O uso de poucos pontos finais, de duas fontes diferentes e até o tamanho diferente da letra é algo interessante e perceptível ao longo do livro. Teve um motivo para isso acontecer?
Isso acontece mais nas partes do policial Boamorte, que é um personagem muito mau e muito verborrágico. Quando estava escrevendo essa parte, as coisas saiam rápido, elas fluíam, era como se fosse uma profusão de “escrotidão”. E eu decidi seguir com isso na pontuação também, respeitando a forma como estava chegando para mim a história e tentando não atrapalhar isso com a pontuação. No caso dele, eu queria que fosse um personagem que tivesse vomitando maldades o tempo todo, fluxo contínuo, como uma cachoeira do inferno.

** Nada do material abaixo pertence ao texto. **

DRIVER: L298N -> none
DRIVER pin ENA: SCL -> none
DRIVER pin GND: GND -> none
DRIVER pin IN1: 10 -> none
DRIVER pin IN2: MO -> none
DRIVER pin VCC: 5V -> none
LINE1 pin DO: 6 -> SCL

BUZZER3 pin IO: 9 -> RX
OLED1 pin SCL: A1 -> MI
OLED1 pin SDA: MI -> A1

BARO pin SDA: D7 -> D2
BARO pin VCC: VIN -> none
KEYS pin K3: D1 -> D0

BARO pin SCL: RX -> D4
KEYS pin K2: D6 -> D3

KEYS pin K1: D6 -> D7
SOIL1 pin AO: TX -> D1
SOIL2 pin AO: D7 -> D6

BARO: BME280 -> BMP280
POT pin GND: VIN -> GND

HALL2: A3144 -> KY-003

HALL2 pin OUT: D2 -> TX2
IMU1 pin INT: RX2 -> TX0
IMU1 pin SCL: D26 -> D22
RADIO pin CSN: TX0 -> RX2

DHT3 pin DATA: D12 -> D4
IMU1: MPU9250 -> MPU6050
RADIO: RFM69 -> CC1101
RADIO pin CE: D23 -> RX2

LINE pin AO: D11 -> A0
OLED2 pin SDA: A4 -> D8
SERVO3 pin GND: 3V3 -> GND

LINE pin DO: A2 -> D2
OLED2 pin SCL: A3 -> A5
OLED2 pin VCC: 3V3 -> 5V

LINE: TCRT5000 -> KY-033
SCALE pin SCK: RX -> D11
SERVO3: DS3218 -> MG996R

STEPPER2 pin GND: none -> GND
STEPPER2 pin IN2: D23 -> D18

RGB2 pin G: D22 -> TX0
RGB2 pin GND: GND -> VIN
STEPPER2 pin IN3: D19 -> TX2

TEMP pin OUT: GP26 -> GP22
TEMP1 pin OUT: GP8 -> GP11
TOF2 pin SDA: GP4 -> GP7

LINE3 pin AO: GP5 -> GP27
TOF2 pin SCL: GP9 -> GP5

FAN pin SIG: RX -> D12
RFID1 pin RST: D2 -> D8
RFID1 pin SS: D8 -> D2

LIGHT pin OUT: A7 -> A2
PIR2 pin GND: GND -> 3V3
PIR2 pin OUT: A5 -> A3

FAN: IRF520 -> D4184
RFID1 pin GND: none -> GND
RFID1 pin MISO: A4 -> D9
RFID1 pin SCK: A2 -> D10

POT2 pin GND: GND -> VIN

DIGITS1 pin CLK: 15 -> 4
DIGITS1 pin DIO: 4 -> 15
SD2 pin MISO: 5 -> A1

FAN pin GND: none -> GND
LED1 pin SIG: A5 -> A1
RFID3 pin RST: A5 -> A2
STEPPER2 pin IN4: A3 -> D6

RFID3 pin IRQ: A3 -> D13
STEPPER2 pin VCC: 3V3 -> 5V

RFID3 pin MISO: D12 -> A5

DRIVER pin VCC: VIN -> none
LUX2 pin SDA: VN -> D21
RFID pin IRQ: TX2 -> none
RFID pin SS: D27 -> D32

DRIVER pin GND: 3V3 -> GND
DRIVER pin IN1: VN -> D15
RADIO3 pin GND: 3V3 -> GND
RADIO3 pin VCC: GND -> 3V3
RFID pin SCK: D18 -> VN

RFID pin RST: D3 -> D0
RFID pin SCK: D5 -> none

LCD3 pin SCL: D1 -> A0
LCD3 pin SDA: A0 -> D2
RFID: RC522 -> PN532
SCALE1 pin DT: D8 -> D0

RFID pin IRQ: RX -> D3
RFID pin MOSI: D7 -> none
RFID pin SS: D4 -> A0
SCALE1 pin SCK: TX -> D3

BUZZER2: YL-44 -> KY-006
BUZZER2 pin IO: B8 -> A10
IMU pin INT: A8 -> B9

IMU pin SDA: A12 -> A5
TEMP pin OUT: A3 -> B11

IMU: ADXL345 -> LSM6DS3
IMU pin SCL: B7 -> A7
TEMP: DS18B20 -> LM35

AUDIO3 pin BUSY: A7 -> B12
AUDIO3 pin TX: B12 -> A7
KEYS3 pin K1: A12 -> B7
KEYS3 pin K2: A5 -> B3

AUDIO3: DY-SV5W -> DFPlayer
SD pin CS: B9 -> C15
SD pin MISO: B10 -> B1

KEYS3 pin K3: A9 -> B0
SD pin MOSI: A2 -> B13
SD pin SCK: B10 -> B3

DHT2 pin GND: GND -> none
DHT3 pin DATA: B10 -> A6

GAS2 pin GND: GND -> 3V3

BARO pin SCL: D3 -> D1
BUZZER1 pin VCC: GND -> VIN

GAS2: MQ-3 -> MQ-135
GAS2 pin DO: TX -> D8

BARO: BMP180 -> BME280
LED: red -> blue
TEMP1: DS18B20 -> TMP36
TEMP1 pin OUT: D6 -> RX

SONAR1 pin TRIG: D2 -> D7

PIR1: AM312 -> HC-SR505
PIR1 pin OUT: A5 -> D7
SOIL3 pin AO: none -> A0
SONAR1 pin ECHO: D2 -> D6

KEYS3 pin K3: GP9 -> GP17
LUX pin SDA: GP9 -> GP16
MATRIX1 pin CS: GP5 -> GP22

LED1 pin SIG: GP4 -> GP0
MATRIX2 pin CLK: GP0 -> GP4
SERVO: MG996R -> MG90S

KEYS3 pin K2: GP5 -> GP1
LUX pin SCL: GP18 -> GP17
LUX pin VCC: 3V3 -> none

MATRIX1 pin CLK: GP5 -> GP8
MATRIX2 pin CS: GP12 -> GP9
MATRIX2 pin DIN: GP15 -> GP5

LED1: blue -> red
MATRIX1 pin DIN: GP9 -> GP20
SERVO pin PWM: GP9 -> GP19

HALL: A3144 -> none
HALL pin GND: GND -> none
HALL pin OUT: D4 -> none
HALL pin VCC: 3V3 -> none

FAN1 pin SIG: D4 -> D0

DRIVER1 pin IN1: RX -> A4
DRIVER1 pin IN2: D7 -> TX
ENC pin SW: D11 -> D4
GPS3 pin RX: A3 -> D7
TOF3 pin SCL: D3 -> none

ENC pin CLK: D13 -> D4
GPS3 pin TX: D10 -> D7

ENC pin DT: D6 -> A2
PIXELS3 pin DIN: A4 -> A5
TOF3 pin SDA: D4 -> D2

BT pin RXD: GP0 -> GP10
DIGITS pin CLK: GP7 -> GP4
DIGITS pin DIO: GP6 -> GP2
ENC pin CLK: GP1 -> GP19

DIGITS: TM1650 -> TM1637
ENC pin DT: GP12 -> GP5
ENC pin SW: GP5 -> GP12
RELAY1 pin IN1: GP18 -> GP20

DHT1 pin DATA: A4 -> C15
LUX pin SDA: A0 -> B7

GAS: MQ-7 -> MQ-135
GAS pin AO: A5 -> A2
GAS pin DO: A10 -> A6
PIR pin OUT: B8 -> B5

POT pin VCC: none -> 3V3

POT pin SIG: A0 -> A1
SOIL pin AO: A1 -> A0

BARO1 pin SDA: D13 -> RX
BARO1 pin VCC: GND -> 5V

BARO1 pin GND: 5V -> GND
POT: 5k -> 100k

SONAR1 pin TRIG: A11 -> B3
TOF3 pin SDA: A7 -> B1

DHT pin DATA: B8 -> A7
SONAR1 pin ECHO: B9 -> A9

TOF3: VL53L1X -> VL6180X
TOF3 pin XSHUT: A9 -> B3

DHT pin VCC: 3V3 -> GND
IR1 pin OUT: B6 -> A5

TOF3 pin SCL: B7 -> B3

Teve uma inspiração também de alguns autores que escrevem dessa forma, com mais vírgula do que ponto final. Na pandemia, eu li um livro chamado “Asco”, de um autor chamado Moya, nascido em Honduras. Ele tinha um pouco essa forma de escrever que é muito “só ir”, não terminava. Por isso, olhando depois, eu acho que isso me influenciou. Foi preciso essa coisa da velocidade e desse fluxo contínuo da maldade. Mas eu não pensei muito nisso antes de fazer o livro, não foram coisas decididas a priori, como outros escritores, foi algo que aconteceu.
Como foi ter o Paulo Lins, que escreveu Cidade de Deus, falando do seu livro? O Michel Laub também foi um que elogiou o livro, como que foi para você?
Eu fiquei super feliz, achei incrível, uma honra mesmo, pois são dois escritores que eu gosto muito. Tem um momento na feitura do livro, quando o livro já está pronto, que você conversa com sua editora para decidir essas coisas. Isso é a parte do marketing do livro, o texto da quarta capa e o da orelha. Nesse período, a minha editora me perguntou quem eu achava legal para fazer isso, e eu falei que se pudesse escolher qualquer um seria o Paulo Lins, com certeza. Mas eu não imaginei que fosse dar certo assim, mas acabou que aconteceu. Já o Michel Laub fez um dos livros brasileiros que eu mais gosto, “Diário da Queda” e o Paulo Lins fez “Cidade de Deus”, que com certeza é uma das influências mais importantes da minha vida. O filme, eu vi cinco vezes no cinema, e eu acho que o meu livro de certa forma não existiria se não existisse Cidade de Deus também, ele é um predecessor do meu livro.